Sarah put on a posh voice. “Our Lady’s Preparatory.”
“A private school?” What did a prep school have to do with Tom and Caroline Johnson? Murray wondered if they were heading up a blind alley. The fake witness call, allegedly from Diane Brent-Taylor, had been made last May, ten months before the mobile had been used again with a different SIM card. It could have passed through any number of hands in the meantime. “Where’s the school?”
“Derbyshire.”
Murray thought for a moment.
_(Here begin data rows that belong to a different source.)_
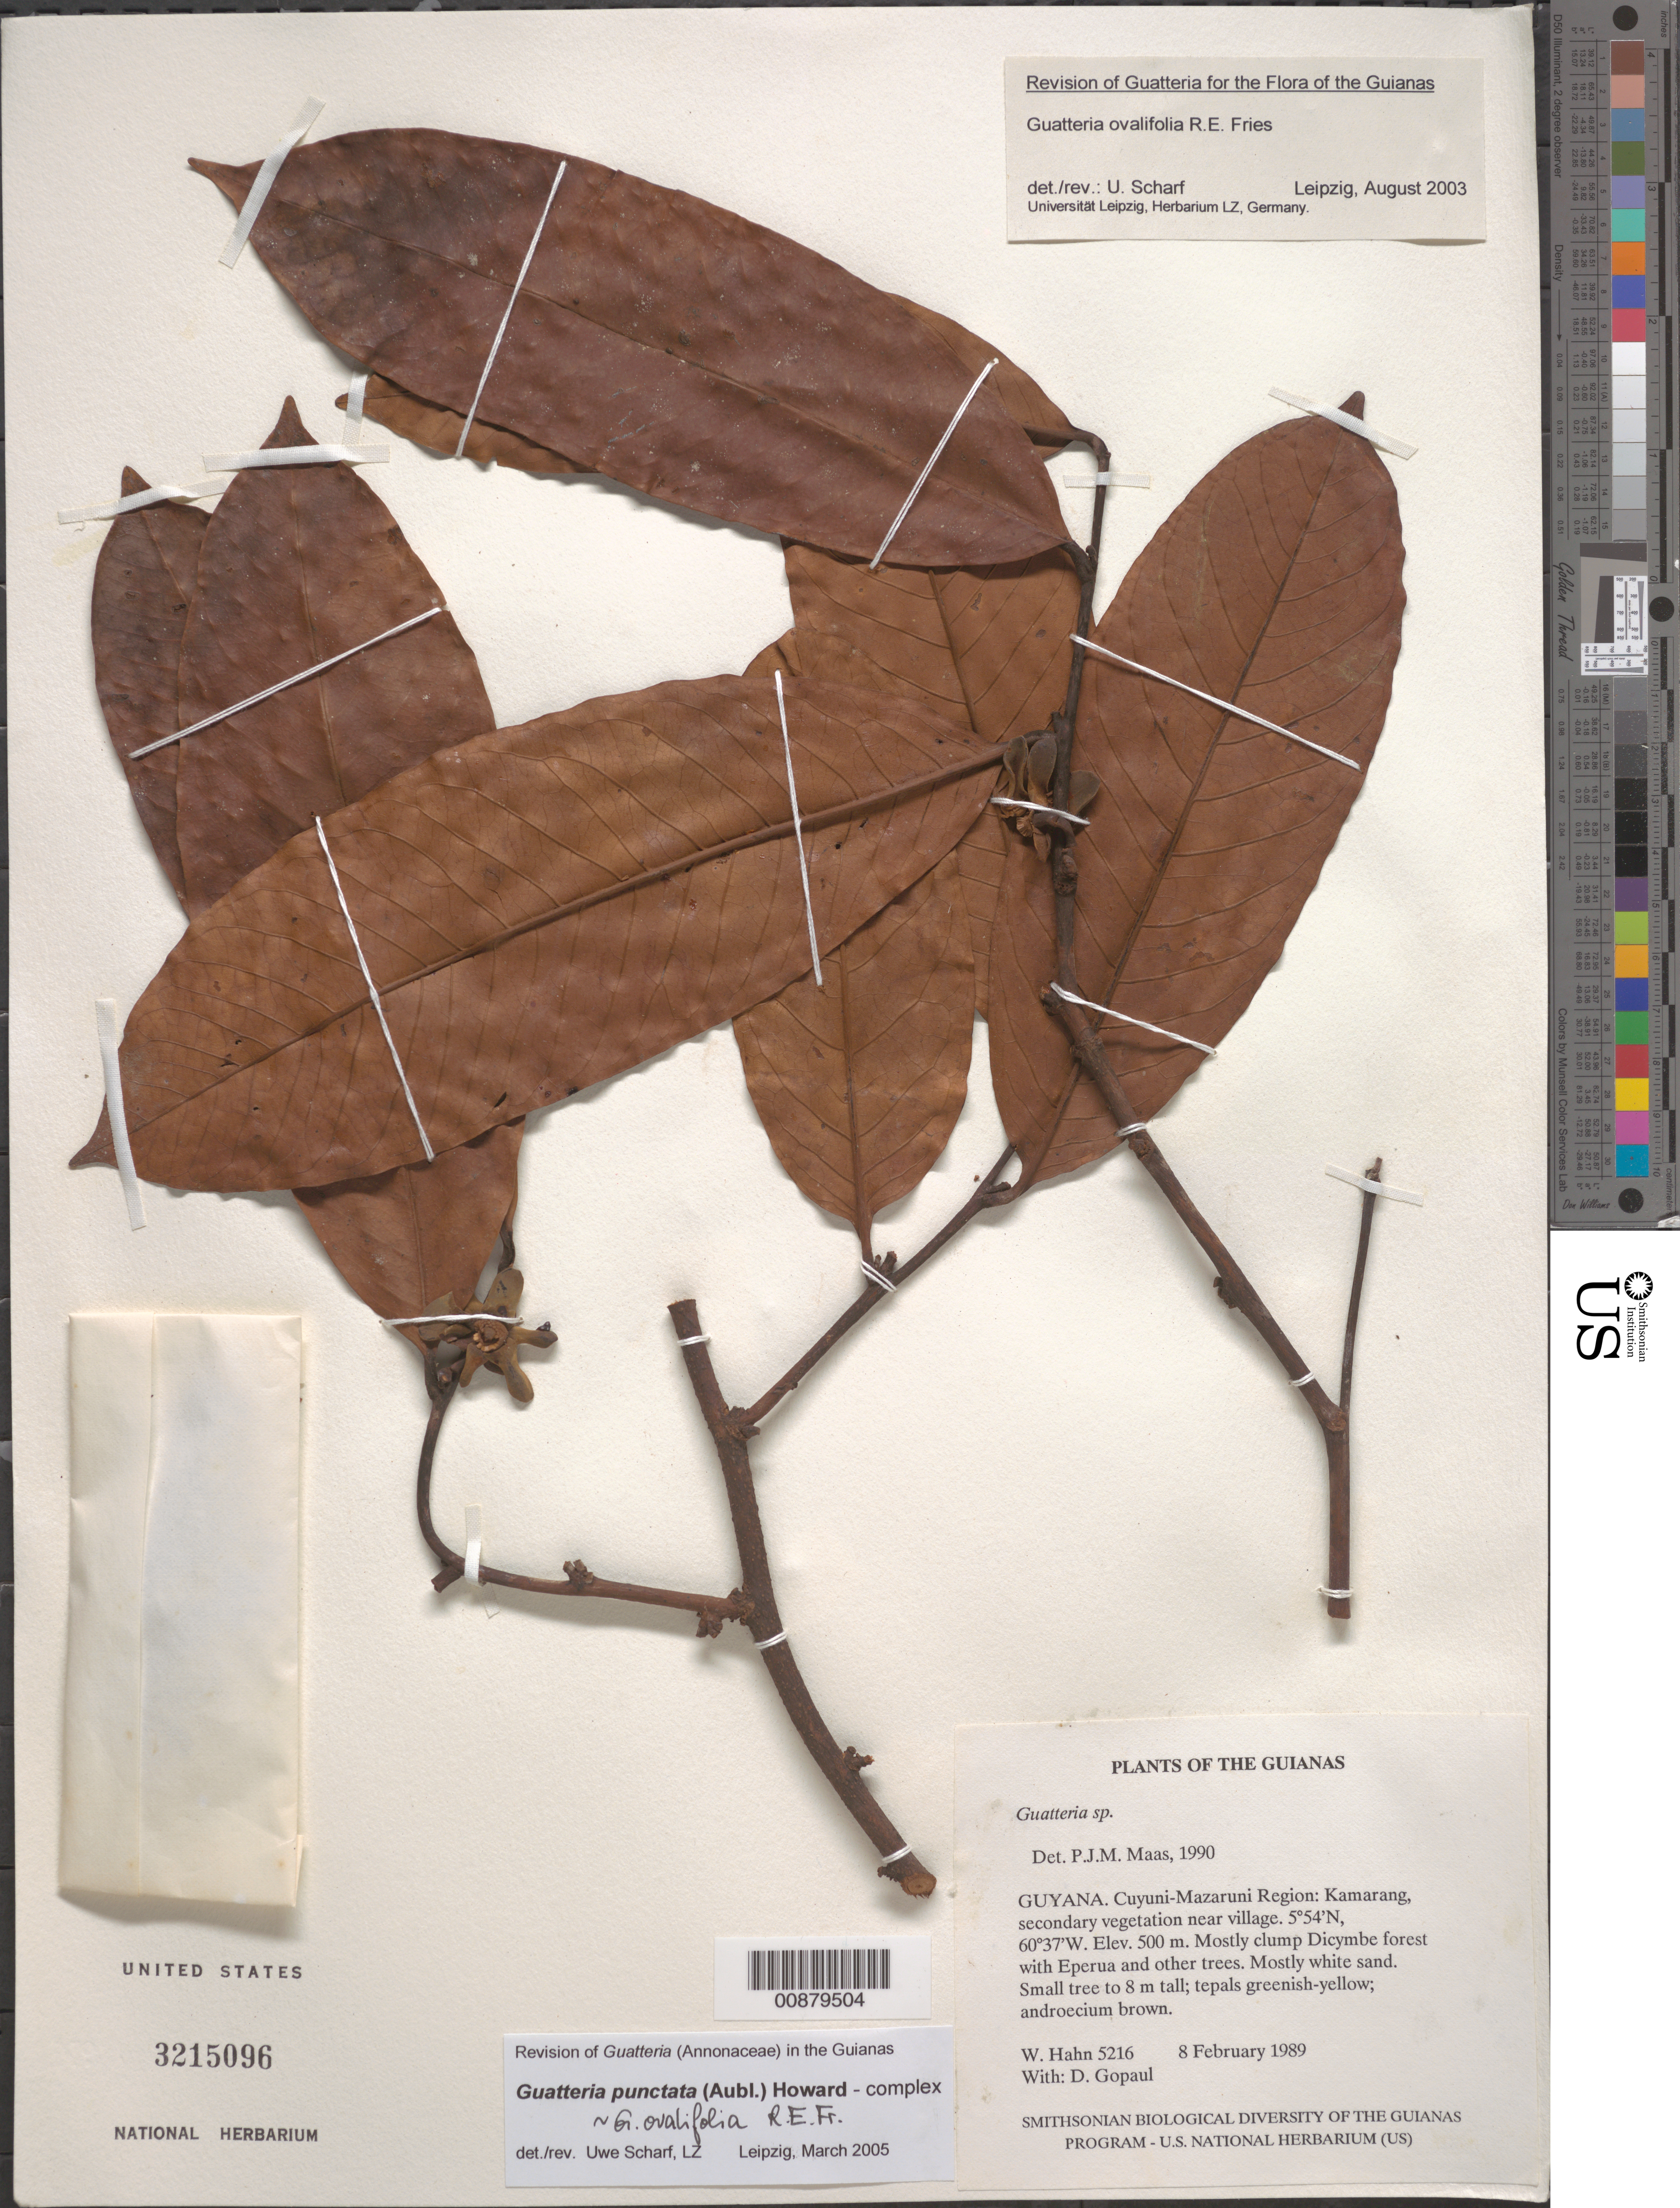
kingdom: Plantae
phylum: Tracheophyta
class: Magnoliopsida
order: Magnoliales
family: Annonaceae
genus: Guatteria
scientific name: Guatteria punctata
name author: (Aubl.) R.A. Howard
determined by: Scharf, U.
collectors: W. Hahn & D. Gopaul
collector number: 5216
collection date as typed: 8 February 1989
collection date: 1989-02-08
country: Guyana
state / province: Cuyuni-Mazaruni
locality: Kamarang, near village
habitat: Secondary vegetation, mostly clump Dicymbe forest with Eperua and other trees. Mostly white sand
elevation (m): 500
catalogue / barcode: US 3215096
He turned over the datebook in his hands, remembering the photos that had fallen out from between the pages when Anna Johnson had handed it to him: a youthful Caroline, on holiday with an old school friend.
Mum said they had the best time.
They had been in a pub garden, a wagon and horses on the sign above them.
About as far from the sea as you can get.
He opened Safari on his phone and Googled “wagon and horses pubs UK.” Christ, there were pages of them. He tried a different tack, looking up “farthest point in UK from the sea.”
Coton in the Elms, Derbyshire.
Murray had never heard of it. But a final Google search—“wagon and horses Derbyshire”—gave him what he wanted. Tarted up since the photo, and with a new sign and hanging baskets, but undeniably the same pub that Caroline and her friend had visited all those years ago.
Luxury B&B . . . best breakfast in the Peak District . . . free Wi-Fi . . .
Murray looked at Sarah. “Fancy a holiday?’